I started my FPV journey in 2012, first going along to what felt like a slightly clandestine meetup behind a bush at the old airstrip at Ocknell campsite on the New Forest where a handful of pilots were setting up their red and white DJI F450 frames with expensive Nazas and gingerly taking off, hovering for 5 minutes and then carefully landing again. That was it! No fancy actobatics as it was simply just too expensive to crash.
I was hooked and bought a Hubsan Spy Hawk fixed wing immediately from my local radion control shop in Southampton, with its built in camera and RC controller with a colour screen. Whilst this diminutive plank was my first plane and helped me to learn to fly as it had a basic flight assist mode, it was certainly not my last and within a few months, I’d progressed to an AXN Clouds Fly and a few online shopping trips to hobbyking.com had this kitted out with an autopilot capable of RTH, a head controlled camera gimbal, 2 cameras and larger batteries.

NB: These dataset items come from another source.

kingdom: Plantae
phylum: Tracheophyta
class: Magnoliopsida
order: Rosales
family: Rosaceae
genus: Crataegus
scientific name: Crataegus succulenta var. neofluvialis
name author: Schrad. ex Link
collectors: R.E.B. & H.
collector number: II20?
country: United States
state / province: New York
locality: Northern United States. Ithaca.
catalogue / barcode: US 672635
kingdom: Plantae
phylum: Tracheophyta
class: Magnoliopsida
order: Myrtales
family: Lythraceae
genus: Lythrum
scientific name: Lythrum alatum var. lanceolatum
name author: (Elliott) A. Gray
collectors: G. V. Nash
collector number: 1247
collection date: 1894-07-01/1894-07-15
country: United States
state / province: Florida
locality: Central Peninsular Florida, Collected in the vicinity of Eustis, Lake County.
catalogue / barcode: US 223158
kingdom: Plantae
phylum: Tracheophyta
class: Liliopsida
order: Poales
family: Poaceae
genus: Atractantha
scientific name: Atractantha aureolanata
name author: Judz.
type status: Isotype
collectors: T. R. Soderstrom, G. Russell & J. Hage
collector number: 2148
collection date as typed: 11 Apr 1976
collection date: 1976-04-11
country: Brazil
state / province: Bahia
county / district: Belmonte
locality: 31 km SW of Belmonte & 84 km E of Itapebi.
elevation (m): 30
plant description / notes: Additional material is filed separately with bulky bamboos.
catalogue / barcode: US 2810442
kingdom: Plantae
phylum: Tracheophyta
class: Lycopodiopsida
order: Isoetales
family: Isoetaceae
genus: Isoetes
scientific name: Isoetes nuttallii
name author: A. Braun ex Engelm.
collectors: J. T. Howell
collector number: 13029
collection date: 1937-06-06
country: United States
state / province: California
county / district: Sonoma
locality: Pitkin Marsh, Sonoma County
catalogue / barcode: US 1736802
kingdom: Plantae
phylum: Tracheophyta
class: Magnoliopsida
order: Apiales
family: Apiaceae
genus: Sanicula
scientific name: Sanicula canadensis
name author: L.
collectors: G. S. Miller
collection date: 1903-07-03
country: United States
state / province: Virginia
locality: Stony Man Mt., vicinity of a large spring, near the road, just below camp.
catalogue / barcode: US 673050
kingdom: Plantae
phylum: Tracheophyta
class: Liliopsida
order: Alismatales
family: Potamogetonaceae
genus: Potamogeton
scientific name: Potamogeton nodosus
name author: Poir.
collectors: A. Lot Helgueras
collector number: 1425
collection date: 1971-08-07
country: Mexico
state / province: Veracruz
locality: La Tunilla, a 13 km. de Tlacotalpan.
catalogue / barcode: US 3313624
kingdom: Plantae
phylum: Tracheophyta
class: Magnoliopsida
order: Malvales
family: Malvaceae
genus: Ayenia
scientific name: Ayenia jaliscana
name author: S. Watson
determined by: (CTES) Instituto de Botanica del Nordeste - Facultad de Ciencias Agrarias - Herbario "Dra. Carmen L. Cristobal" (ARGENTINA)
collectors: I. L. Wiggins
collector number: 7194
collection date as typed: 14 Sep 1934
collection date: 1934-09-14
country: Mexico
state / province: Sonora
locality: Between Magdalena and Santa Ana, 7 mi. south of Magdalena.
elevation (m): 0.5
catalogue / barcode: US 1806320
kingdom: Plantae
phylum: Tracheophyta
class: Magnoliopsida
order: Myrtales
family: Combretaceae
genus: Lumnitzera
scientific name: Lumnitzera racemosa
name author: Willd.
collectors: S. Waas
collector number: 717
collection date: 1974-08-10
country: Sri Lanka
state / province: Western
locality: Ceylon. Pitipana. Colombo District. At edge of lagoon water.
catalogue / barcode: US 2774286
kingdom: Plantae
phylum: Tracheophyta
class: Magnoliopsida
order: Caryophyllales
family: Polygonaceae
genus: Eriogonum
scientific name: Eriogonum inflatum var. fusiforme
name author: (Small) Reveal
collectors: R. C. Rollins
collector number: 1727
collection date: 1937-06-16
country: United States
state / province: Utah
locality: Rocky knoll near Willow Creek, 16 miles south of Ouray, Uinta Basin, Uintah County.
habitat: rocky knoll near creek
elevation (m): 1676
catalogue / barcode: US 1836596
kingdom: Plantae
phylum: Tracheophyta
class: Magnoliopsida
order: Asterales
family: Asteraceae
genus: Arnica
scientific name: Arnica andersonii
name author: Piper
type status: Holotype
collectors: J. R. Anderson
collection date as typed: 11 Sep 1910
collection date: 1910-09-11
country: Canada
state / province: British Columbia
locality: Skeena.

As the months and years rolled by and the £££s were evacuated from my current account, further fixed wing airframes came and went but the AXN love stayed, got its wings clipped, crashed numerous times, replaced twice and then the drone scaremongering started.
Reports of drones flying over major UK airports caused the whole hobby to shudder, change and ultimately share the living sh*t out of me and since then really, Iv’e barely flown anything, despite paying for my FPV-UK membership for years and registering myself and my +250g craft.
Being one of the first people to see the technology become miniaturised and affordable and what we called quadcopters only 13 short years ago, from the KK boards to the control boards of today allowing pilots to fly in ways that I fear I will never master.
Now perhaps its time to don those ageing Fatsharks again, dust off those crusty LiPos and sit or stand at a jaunty angle with my mouth agape while gliding/soaring/crashing and not fear for the drone police, or the annoyed passerby (of which I only ever met one).